## Exercises to complete
A) Write out the passage of the library project text from "In this case" up to and including "and our unity?", keeping it word for word.
B) Which lines in the rows contain the word "then"? List every one, and treat uppercase and lowercase as different.

A. Un-Canon. The (Nominally) Deconstructivist Architects. Rather than studying their architectural projects, we looked at the seven architects that signified that ‘un-canon’ in the original 1988 exhibition as ‘case studies’. (MOMA 1988) The study of their architectural practices and process was kept away from old-school development of taxonomies to focus on the intentions of the architect and how they brought it through to completion: How do these architects refine and develop architectural value consistently and protect it from divergent energies and erosion devolving the work to mere buildings?

B. Site. The site is between the Asiad Games Village and the Asiad Games Tower in a park associated with the Asiad Games. Context is minimalized in a program to serve locally only. It is activist by reclaiming the plot out of the area taken by a commercial venture that has taken the public park private. See Figure 6.

C. Brief. The project brief is a local communication and information hub, interpreting ‘library’. This place is intended for the locals to be accessed within walking distance.

 

In this case we interrogated ‘library’ to really grasp its meaning. This ‘library’ must respond to the access we have to the world at home and everywhere that we go.

1. What functionality does such a ‘library’ have to support local wellbeing and as a portal to the world, the social sphere and our unity?

2. For what purposes will people come together here? Where do we arrive?

3. How can this presence architecture of the established the Asiad Village?

4. How will such a place add to the physical infrastructure of that area materially to improve well-being?

 

 

Figure 6. The site is opposite the west entrance (directly ahead) to the Asian Games Village. Diagram based on Google, Karassowitsch. Photo Karassowitsch.

## Data for review
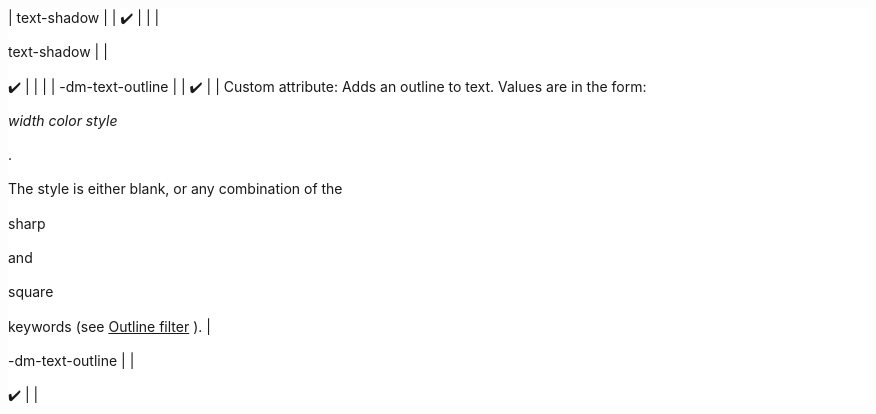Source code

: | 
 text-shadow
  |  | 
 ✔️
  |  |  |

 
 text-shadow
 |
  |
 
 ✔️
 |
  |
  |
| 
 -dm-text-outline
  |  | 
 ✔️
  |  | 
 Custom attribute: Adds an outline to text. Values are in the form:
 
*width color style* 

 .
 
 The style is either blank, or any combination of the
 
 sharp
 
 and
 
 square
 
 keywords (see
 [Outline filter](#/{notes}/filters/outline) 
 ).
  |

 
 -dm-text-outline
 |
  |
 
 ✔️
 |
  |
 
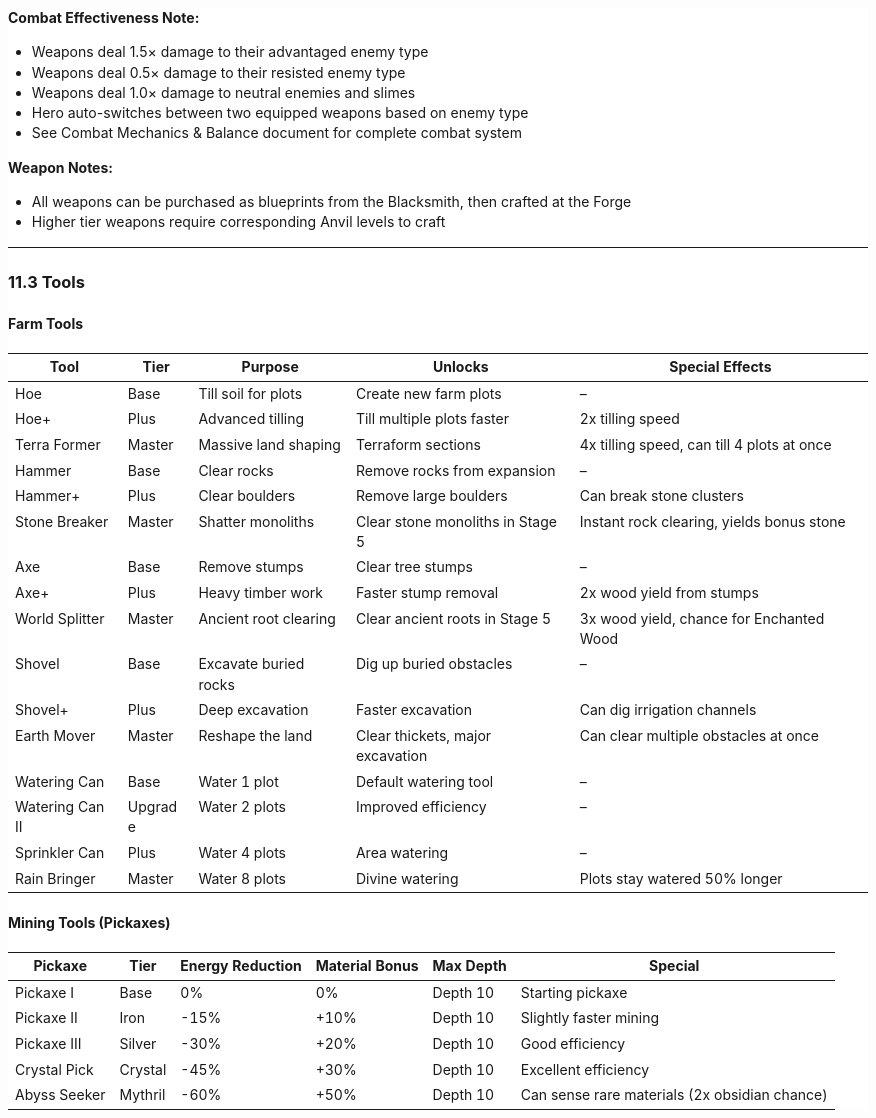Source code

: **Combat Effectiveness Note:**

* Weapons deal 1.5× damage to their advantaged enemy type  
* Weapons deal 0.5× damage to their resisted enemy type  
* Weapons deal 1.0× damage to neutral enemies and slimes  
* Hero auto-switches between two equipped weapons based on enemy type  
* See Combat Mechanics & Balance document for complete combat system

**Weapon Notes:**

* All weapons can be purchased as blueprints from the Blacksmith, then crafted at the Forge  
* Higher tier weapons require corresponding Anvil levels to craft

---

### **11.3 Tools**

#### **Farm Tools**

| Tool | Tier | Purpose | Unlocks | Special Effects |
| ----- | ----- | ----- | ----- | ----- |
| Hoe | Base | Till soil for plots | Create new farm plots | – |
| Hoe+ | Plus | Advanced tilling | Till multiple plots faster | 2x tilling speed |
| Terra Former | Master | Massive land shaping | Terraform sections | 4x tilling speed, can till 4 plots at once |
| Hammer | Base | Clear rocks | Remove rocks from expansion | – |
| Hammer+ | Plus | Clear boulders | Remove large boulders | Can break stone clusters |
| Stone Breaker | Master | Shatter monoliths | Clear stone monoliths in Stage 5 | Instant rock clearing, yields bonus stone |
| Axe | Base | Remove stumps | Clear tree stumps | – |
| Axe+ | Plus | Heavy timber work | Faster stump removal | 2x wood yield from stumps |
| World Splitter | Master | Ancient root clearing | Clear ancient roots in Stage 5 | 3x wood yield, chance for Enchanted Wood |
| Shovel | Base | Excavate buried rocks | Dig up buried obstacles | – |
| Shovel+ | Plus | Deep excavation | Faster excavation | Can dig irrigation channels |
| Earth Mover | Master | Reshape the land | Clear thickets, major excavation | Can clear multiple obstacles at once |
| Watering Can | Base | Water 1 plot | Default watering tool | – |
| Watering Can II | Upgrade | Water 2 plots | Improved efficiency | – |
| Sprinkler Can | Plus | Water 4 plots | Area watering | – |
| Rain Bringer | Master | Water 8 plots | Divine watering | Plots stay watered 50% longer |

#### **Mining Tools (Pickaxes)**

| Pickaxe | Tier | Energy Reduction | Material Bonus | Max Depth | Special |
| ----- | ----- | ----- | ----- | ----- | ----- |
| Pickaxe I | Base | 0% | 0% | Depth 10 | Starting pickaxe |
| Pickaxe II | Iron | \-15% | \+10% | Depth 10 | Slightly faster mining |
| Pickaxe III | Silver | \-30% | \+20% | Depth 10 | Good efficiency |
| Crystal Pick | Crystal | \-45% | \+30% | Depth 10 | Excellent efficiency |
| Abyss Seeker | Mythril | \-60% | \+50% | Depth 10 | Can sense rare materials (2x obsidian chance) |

...

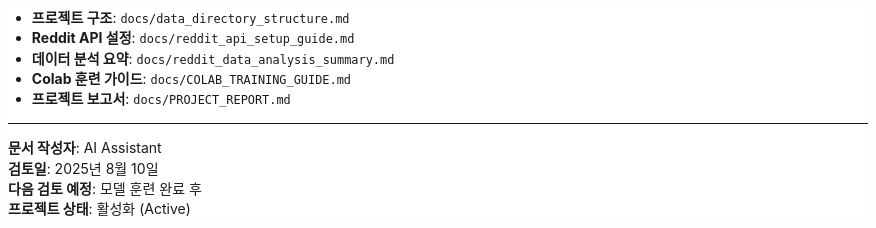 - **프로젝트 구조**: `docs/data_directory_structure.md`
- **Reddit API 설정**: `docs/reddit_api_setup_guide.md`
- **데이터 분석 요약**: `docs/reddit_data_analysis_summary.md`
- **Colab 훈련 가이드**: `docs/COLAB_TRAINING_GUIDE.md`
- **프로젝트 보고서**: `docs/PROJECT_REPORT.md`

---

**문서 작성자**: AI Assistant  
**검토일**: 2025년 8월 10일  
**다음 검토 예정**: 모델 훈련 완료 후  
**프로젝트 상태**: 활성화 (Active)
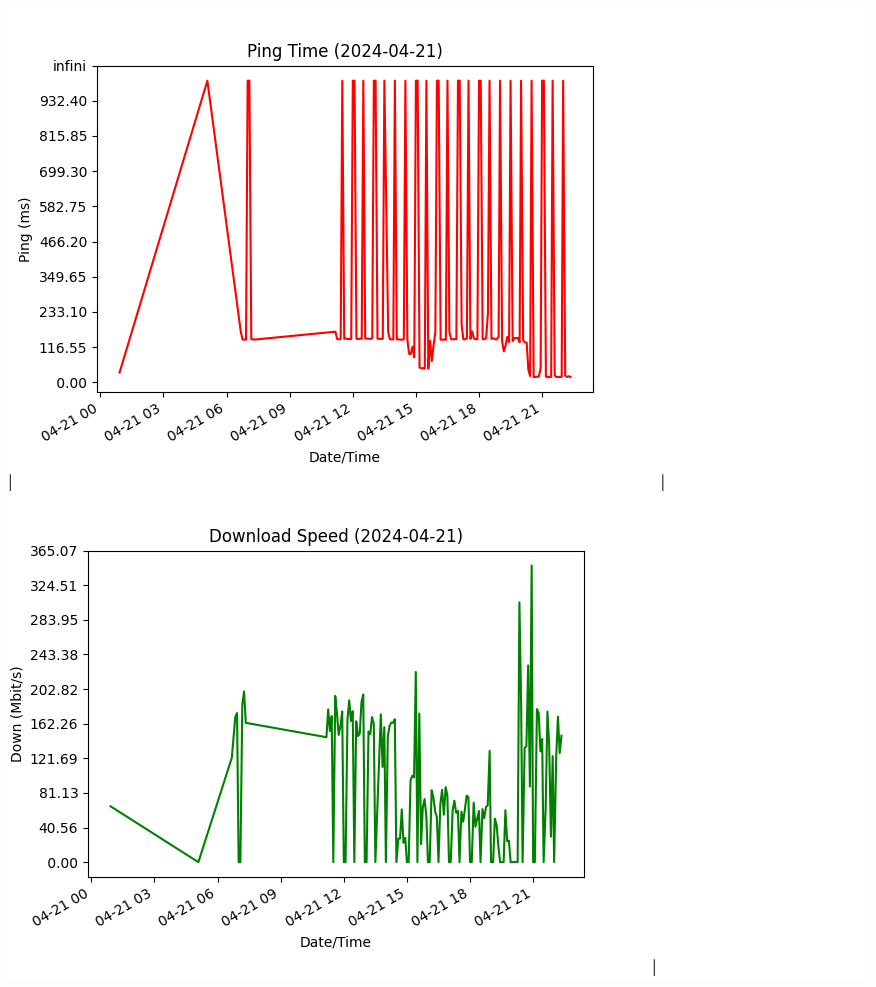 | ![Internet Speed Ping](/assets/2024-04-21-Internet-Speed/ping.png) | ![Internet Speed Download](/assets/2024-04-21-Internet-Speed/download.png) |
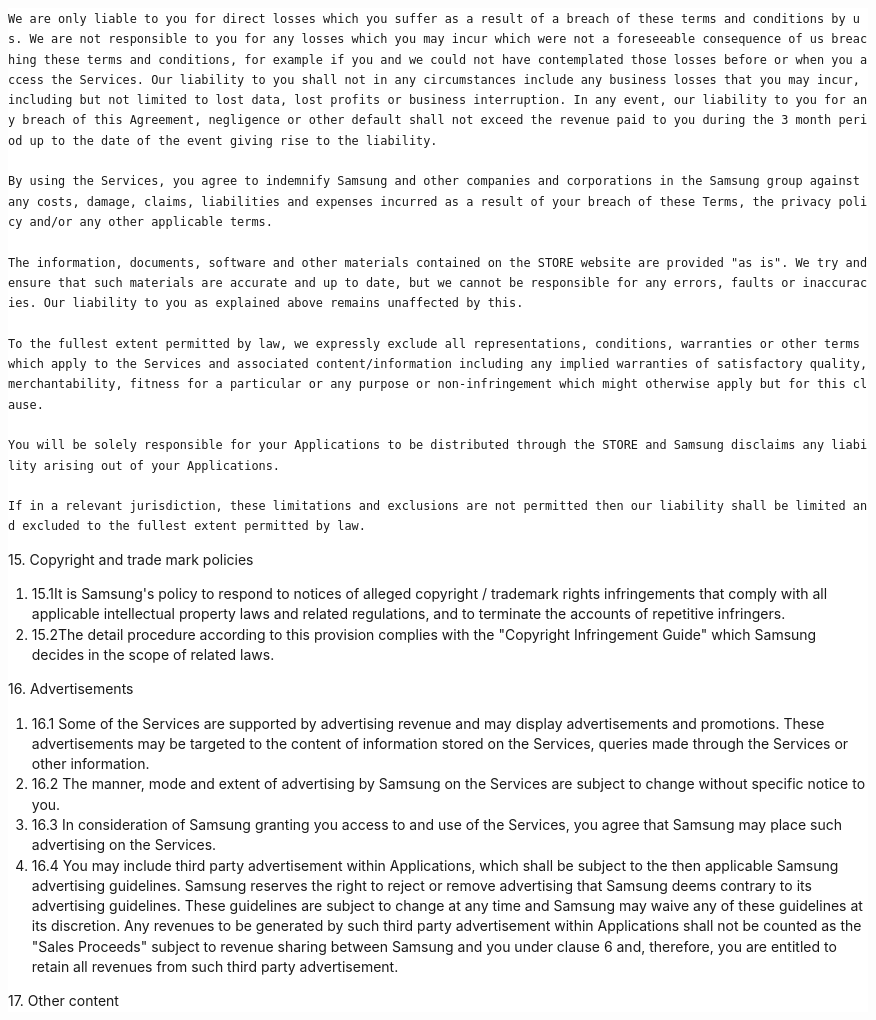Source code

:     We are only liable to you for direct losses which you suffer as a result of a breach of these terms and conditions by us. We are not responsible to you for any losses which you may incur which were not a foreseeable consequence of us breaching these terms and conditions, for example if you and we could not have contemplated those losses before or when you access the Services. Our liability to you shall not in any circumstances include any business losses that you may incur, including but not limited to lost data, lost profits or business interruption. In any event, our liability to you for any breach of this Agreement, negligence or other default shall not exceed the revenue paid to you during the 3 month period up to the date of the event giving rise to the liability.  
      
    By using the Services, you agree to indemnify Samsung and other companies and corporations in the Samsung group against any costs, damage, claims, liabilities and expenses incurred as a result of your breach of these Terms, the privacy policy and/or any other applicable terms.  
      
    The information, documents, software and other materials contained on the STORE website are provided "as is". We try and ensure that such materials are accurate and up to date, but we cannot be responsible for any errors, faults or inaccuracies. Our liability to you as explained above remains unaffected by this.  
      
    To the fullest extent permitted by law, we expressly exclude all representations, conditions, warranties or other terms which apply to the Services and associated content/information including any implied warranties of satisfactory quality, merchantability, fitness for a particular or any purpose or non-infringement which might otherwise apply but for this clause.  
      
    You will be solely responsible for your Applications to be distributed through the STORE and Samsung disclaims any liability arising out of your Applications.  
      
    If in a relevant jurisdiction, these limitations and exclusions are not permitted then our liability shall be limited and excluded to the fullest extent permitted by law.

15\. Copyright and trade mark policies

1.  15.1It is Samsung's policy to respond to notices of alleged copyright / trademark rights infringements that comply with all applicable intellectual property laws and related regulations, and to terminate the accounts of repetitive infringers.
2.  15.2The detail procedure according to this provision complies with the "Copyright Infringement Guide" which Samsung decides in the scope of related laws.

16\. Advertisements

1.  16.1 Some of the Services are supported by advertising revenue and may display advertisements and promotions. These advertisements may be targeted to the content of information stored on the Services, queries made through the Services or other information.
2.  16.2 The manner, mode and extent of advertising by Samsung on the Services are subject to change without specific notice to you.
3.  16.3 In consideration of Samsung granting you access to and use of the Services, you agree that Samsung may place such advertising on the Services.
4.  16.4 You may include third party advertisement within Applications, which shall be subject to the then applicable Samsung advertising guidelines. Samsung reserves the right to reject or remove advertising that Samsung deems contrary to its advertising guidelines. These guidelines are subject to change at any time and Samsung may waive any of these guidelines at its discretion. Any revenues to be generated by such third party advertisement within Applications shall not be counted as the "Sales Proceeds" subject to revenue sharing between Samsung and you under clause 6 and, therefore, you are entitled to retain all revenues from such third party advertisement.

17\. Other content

## Outputs in order
A)
In this case we interrogated ‘library’ to really grasp its meaning. This ‘library’ must respond to the access we have to the world at home and everywhere that we go.

1. What functionality does such a ‘library’ have to support local wellbeing and as a portal to the world, the social sphere and our unity?

B)
* All weapons can be purchased as blueprints from the Blacksmith, then crafted at the Forge  
    If in a relevant jurisdiction, these limitations and exclusions are not permitted then our liability shall be limited and excluded to the fullest extent permitted by law.
4.  16.4 You may include third party advertisement within Applications, which shall be subject to the then applicable Samsung advertising guidelines. Samsung reserves the right to reject or remove advertising that Samsung deems contrary to its advertising guidelines. These guidelines are subject to change at any time and Samsung may waive any of these guidelines at its discretion. Any revenues to be generated by such third party advertisement within Applications shall not be counted as the "Sales Proceeds" subject to revenue sharing between Samsung and you under clause 6 and, therefore, you are entitled to retain all revenues from such third party advertisement.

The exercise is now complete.